## Instructions to follow
Gather every line below where "output" appears.

## Supplied data
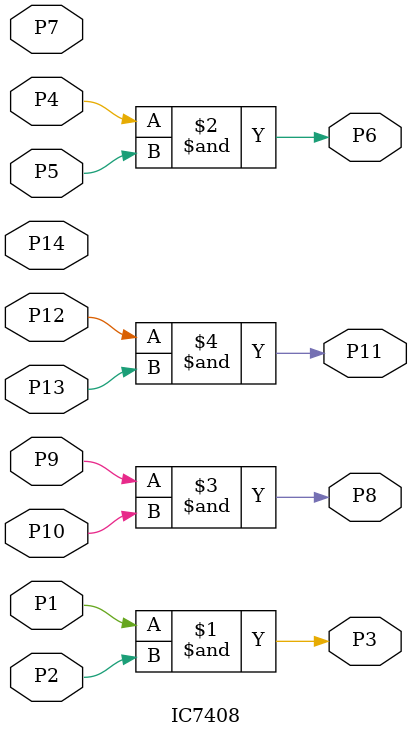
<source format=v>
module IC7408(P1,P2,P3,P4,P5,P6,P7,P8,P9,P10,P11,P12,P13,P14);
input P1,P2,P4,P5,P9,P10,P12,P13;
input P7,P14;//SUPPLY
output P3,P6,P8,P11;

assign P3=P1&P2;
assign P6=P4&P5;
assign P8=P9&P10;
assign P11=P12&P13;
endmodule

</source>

...

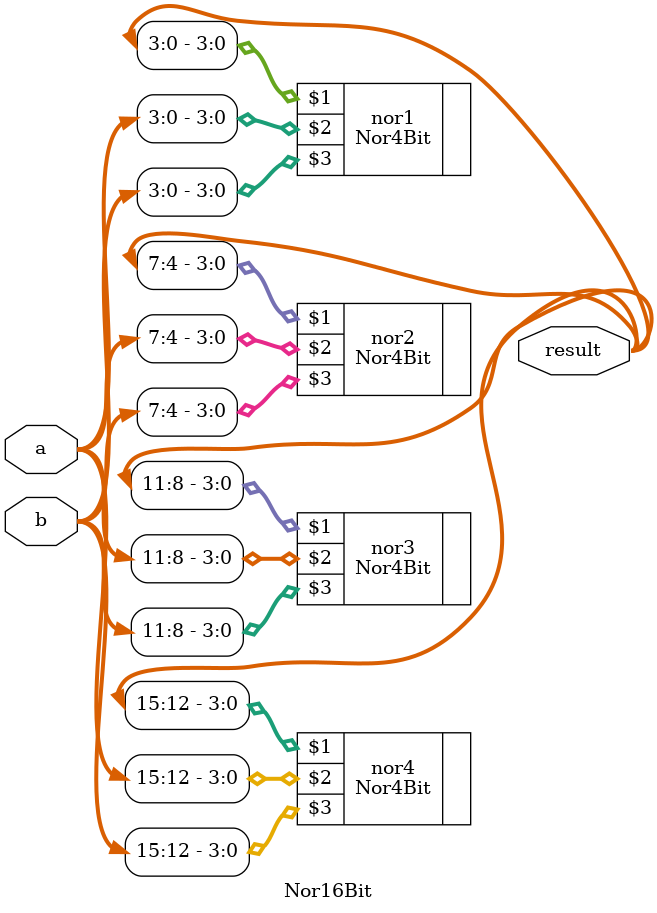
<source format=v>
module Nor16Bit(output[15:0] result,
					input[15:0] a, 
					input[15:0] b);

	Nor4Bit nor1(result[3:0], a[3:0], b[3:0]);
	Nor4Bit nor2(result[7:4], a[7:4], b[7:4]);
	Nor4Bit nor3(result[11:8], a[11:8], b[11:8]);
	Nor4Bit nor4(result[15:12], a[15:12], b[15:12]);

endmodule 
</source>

## Answer to this task
output P3,P6,P8,P11;
module Nor16Bit(output[15:0] result,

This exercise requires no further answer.